Another AT&T Night Game

AT&T is sometimes a common place, if somewhat grim if you are the home plate umpire and you personify inconsistency.

This unsocial event known as a nightime party where the guest of dishonor was a chowboy named Rick Reed. It wasn't like he was a moment away from a rope, a short dance several feet off the ground and then the dark eternity all umpires- who choose to adhere to whichever interpretation of whatever rule they come face to face with- go when their actions are that of an impersonator of the ambassadors of the rules of the game.

Afterall, what IS the purpose of an umpire? Why has it gotten to the point that a player, coach or manager cannot ask where a particular pitch missed?

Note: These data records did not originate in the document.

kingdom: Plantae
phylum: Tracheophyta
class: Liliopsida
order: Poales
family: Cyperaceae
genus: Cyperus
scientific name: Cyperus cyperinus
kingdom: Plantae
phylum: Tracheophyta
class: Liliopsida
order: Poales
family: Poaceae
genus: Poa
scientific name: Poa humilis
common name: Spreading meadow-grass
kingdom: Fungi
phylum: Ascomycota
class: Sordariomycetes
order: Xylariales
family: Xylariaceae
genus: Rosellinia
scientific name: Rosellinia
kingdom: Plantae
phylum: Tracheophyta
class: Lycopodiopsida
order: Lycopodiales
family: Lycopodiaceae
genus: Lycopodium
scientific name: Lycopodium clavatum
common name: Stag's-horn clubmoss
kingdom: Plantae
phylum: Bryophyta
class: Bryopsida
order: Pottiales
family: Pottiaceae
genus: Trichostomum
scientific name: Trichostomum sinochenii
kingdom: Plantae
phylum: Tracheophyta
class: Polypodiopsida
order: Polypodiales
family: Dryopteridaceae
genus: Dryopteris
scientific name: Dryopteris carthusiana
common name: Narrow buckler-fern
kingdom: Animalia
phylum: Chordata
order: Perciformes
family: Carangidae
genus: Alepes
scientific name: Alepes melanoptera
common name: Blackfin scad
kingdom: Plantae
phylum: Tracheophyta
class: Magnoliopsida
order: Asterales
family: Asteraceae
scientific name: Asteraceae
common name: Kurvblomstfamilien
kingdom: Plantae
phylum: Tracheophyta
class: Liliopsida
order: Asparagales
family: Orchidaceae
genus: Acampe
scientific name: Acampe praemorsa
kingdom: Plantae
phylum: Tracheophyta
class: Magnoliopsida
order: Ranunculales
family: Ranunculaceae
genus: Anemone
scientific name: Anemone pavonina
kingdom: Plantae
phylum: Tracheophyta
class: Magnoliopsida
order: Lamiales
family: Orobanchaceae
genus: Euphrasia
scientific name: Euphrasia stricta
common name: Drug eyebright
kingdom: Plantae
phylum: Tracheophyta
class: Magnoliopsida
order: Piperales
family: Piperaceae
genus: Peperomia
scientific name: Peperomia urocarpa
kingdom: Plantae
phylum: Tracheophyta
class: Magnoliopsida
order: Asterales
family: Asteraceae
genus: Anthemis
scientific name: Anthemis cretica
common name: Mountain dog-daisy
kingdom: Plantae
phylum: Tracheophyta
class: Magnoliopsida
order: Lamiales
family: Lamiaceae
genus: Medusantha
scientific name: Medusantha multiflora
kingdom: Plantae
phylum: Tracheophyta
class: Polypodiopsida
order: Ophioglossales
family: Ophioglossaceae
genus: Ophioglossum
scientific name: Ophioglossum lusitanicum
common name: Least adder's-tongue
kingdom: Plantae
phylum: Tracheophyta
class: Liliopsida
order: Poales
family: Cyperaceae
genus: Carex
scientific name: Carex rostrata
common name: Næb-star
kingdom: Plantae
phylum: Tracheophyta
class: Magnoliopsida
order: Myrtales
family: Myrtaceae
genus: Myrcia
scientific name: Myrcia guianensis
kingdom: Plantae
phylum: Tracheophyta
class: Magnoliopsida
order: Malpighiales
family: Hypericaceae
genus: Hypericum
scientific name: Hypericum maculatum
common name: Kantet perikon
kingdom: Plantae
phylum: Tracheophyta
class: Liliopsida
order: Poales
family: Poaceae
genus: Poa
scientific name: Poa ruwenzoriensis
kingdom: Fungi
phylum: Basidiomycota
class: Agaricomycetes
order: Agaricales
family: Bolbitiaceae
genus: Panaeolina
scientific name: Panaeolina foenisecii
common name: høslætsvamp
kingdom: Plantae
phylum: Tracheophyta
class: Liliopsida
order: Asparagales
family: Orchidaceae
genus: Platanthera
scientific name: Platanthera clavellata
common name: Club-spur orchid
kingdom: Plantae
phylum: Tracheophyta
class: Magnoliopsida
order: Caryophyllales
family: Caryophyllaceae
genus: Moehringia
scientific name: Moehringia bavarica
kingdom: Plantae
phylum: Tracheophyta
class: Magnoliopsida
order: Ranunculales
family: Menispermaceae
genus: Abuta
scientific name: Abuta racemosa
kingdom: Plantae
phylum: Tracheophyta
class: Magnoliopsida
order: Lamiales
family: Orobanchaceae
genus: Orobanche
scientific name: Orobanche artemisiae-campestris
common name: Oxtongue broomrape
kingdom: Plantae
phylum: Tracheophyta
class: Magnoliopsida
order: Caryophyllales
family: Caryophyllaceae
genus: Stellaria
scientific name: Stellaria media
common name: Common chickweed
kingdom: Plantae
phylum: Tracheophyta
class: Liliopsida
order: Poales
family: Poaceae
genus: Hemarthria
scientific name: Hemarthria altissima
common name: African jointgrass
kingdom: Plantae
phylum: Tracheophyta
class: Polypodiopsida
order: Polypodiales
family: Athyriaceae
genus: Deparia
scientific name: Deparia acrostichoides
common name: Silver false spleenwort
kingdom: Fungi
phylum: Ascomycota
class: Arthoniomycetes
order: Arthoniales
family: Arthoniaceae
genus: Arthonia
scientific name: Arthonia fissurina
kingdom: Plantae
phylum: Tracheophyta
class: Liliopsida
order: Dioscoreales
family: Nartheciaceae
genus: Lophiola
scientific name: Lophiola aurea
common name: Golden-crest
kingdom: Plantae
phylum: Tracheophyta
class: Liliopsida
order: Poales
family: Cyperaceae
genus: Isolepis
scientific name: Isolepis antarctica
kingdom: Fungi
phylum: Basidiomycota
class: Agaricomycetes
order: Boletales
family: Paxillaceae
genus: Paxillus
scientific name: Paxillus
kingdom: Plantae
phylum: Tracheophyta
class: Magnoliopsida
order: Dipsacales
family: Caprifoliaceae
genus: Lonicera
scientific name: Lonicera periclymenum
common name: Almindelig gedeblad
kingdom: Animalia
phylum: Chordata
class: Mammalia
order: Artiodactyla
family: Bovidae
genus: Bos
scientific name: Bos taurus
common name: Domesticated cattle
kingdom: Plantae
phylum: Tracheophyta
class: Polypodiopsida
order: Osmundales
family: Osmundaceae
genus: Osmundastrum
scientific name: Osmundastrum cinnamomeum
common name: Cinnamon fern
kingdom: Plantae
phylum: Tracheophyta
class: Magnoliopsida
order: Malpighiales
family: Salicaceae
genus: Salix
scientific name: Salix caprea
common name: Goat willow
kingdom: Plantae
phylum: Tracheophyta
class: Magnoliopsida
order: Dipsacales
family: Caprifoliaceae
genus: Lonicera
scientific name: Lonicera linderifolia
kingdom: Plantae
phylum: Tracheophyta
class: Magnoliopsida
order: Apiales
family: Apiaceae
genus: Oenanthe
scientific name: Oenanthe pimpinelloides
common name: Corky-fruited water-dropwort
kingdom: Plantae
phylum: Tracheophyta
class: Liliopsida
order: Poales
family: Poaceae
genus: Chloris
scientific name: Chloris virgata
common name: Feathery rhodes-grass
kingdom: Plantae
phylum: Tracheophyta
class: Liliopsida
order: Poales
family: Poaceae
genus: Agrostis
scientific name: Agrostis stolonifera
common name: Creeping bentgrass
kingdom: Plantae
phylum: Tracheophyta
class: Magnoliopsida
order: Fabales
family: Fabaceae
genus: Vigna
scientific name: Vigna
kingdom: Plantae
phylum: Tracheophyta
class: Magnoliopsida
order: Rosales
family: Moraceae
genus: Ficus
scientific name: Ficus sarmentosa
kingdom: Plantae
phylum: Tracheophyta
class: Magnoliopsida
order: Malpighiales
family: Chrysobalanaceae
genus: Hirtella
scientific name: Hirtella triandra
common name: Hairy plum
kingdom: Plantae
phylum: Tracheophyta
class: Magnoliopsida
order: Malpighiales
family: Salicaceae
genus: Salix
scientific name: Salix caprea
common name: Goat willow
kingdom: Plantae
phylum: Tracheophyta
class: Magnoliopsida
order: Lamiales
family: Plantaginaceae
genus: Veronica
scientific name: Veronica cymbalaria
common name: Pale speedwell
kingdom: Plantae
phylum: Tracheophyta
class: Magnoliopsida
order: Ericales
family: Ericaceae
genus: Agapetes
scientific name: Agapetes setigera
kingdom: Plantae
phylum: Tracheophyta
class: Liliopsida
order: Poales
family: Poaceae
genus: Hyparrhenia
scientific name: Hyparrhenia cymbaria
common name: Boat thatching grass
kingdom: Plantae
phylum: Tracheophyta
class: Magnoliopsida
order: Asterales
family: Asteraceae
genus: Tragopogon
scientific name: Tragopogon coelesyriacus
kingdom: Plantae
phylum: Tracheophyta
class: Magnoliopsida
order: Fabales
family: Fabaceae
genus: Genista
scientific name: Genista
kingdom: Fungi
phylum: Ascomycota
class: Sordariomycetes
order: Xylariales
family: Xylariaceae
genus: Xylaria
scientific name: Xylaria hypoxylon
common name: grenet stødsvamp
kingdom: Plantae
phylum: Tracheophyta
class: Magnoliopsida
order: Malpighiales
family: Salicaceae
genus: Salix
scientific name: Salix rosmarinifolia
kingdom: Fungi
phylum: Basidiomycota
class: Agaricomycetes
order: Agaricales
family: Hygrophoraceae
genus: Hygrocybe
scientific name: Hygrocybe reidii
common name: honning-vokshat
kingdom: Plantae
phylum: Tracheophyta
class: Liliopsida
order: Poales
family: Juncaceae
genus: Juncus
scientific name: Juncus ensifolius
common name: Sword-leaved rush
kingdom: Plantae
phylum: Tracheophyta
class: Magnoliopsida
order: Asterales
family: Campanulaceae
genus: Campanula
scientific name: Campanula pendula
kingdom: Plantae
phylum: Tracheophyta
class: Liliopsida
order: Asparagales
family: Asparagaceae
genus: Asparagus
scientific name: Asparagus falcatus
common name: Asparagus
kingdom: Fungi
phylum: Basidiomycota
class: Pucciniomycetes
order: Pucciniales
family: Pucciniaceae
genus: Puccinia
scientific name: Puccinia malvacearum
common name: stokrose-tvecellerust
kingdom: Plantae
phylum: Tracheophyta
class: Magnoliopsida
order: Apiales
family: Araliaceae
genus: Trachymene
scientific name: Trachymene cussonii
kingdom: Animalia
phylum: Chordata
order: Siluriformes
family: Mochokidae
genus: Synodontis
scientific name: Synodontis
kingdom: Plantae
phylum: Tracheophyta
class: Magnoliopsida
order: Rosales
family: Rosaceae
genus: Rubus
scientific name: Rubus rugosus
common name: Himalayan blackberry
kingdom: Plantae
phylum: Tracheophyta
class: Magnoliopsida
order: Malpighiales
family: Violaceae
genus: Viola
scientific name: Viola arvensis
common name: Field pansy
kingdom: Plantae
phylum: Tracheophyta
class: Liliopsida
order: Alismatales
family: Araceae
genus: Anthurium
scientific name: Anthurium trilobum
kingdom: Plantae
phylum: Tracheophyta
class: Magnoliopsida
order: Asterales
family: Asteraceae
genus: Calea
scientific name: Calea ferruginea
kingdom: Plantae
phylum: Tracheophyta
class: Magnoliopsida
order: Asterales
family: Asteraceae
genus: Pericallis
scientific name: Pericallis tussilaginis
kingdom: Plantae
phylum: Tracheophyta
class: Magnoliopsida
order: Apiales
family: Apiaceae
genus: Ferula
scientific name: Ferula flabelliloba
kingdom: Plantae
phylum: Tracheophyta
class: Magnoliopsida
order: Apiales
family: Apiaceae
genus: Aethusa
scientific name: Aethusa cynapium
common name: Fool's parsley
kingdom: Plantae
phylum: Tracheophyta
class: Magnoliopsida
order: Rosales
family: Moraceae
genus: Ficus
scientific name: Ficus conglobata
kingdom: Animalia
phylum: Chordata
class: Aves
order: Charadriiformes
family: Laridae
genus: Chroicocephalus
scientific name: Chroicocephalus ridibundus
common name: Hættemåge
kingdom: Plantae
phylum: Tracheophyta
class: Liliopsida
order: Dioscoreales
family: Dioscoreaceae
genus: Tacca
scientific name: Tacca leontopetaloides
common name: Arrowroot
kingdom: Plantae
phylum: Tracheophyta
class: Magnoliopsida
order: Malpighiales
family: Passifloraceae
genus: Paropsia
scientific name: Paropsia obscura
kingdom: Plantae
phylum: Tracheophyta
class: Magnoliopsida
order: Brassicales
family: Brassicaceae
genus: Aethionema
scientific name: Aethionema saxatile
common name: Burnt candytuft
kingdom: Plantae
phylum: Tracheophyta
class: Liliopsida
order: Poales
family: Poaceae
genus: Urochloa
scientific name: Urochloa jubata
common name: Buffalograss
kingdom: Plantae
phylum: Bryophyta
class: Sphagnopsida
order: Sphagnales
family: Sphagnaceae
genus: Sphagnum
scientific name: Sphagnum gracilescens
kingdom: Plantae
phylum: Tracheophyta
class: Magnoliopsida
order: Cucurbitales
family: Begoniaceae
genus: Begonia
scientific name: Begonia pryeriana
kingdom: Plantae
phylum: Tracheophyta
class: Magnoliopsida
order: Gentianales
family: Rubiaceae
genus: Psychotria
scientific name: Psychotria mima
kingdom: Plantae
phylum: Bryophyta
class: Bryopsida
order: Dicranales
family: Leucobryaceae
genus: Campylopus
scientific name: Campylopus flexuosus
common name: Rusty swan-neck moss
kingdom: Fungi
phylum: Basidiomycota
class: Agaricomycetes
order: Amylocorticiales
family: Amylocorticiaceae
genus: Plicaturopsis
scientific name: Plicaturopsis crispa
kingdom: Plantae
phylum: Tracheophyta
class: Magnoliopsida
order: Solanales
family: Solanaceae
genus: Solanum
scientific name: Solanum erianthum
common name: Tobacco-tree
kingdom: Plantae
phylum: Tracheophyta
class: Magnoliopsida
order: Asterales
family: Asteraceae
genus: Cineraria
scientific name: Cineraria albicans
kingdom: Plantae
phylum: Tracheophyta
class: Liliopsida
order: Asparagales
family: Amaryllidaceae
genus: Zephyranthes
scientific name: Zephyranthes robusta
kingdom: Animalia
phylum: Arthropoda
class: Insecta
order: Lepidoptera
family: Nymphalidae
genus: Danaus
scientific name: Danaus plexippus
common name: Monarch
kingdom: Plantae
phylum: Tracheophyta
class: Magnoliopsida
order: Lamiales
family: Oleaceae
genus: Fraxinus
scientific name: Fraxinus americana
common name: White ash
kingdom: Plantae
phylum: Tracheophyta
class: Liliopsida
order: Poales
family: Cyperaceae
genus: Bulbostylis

Mr. Rick Reed, who when the Good Lord passed out a conscience, a heart and a feeling for fellow men, must have been out for a beer and missed out.

I'm sure when he came up through the ranks of an umpire's instructional training he played the game just the way the instructors would have liked it only to do it his way once he made the big time.

It didn't matter who was pitching because the plate as every fan in the stands-and armchair experts- saw was its usual diamond shape. Only with Reed the corners were covered in dirt and the height of each pitch was not measured by the batter in the box and or his stance because Reed seemed to have no guidelines at all. From my perspective, the armchair-expert vantage point, he appeared to go by the flight of the ball in an imaginery spheroid and just randomly called the pitches according to what he thought he saw. Rather than use the conceptual three dimensional right angle pentagonal zone over home plate as described in the rules of baseball's strike zone. (Hey, it all seems complicated to me to but I don't think I would discard the whole idea for some fly-by-night derivation like our Rick Reed!)

Sylvester the cat, of Warner Brothers cartoon fame, always cried that he "thought he saw a putty cat," so I suppose it's okay for Rick Reed, of MLB umpires, to say he thought he saw a strike!

(Thanks to Wikipedia and the great Rod Serling who inspired this piece as I was flipping channels in-between innings of last night's Giants' 5-4 win over the Diamondbacks.)